George Yates

Personal information
- Born: 21 August 1858 Bolsover, Derbyshire, England
- Died: 21 July 1933 (aged 74) Bolsover, England
- Batting: Right-handed
- Bowling: Right-arm

Domestic team information
- 1883: Derbyshire
- Only FC: 9 July 1883 Derbyshire v MCC

Career statistics
| Competition | First-class |
| Matches | 1 |
| Runs scored | 0 |
| Batting average | 0.00 |
| 100s/50s | 0/0 |
| Top score | 0 |
| Balls bowled | 12 |
| Wickets | 0 |
| Bowling average | – |
| 5 wickets in innings | – |
| 10 wickets in match | – |
| Best bowling | – |
| Catches/stumpings | 0/– |
- Source: CricketArchive, 2 August 2011

= George Yates (Derbyshire cricketer) =

English cricketer

George Yates (21 August 1858 – 21 July 1933) was an English cricketer who played first-class cricket for Derbyshire in 1883.

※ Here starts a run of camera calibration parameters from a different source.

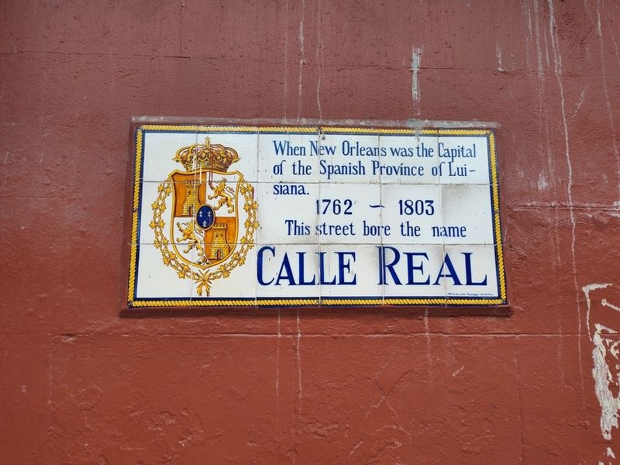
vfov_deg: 58.9
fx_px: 412
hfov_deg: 73.9
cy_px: 232
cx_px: 310
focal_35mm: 23
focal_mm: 5.56
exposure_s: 1/234
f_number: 1.8
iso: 100
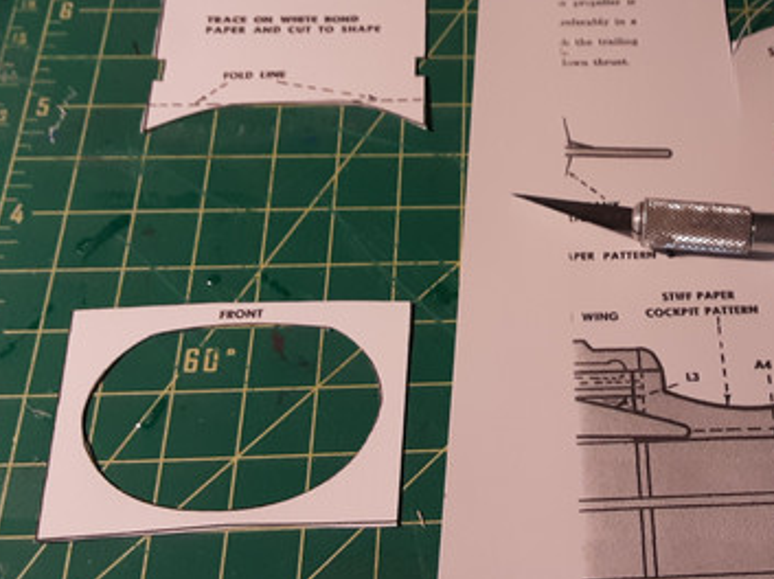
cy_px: 241
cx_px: 614
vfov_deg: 29.6
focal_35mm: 49
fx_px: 1095
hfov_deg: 37.6
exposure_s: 1/40
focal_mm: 2.91
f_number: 1.9
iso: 100
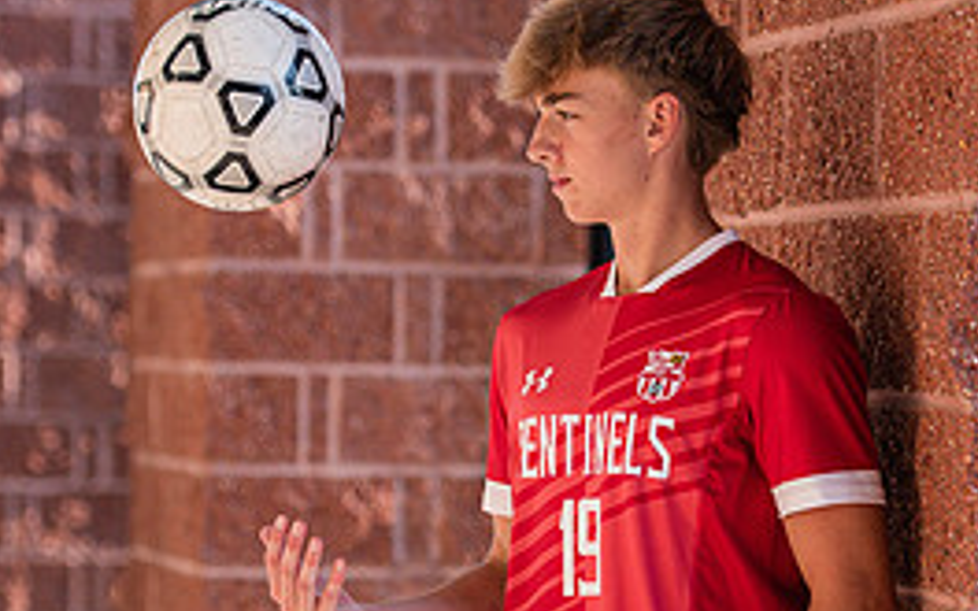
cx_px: 598
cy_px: 424
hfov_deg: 9.9
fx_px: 5651
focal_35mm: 212
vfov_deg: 6.2
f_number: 2.8
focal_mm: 92
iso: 200
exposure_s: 1/1250
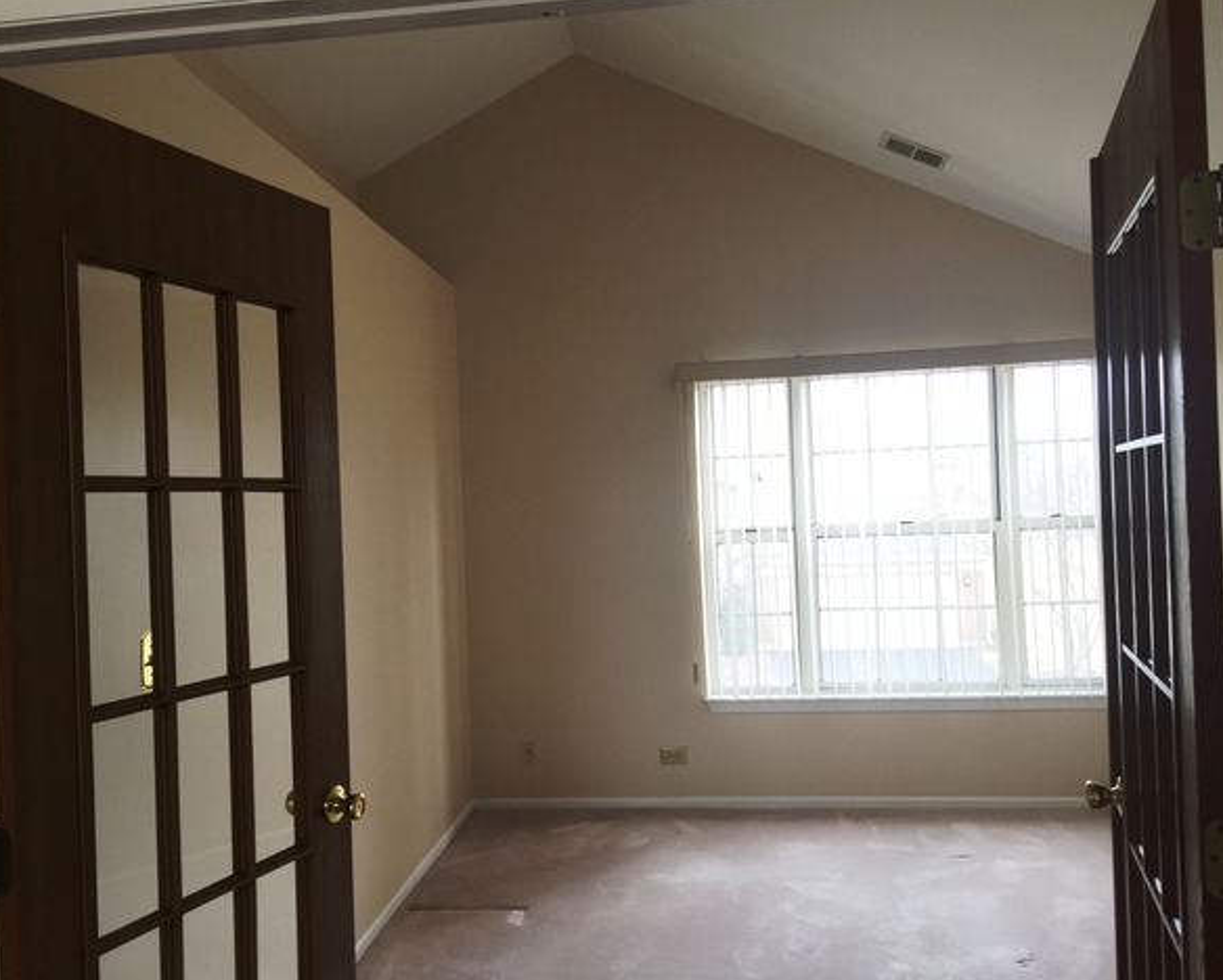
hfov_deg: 57.1
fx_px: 1123
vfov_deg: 47.2
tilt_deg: -0.2
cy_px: 494
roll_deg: +1.8
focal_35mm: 31
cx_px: 557
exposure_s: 1/120
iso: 40
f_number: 2.2
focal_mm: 4.15
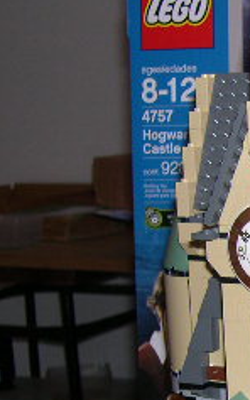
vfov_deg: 18.9
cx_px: 483
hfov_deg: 11.0
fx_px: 1189
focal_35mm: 109
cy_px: 331
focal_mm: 8
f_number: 2.8
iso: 100
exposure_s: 1/60
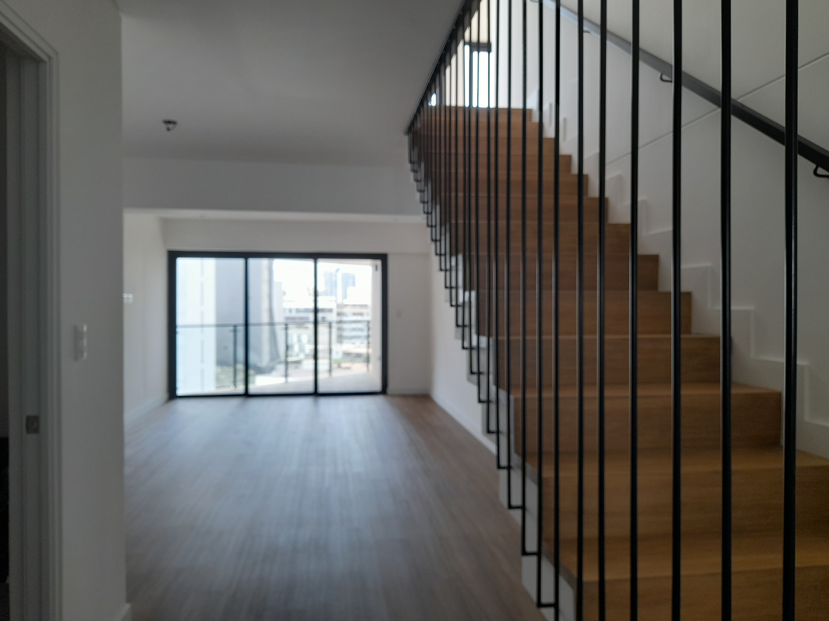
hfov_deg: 69.4
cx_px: 414
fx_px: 599
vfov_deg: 54.9
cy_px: 310
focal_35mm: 25
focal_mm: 4.6
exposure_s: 1/60
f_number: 2
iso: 32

Yates was born at Bolsover, Derbyshire and became a coal miner. Yates played one first-class match for Derbyshire in the 1883 season, against Marylebone Cricket Club in July, which finished in a draw. He was a right-handed batsman and scored no runs in his only first-class innings. He was a right-arm round-arm bowler and did not take a wicket in the three overs he bowled.

Yates died at Bolsover at the age of 74.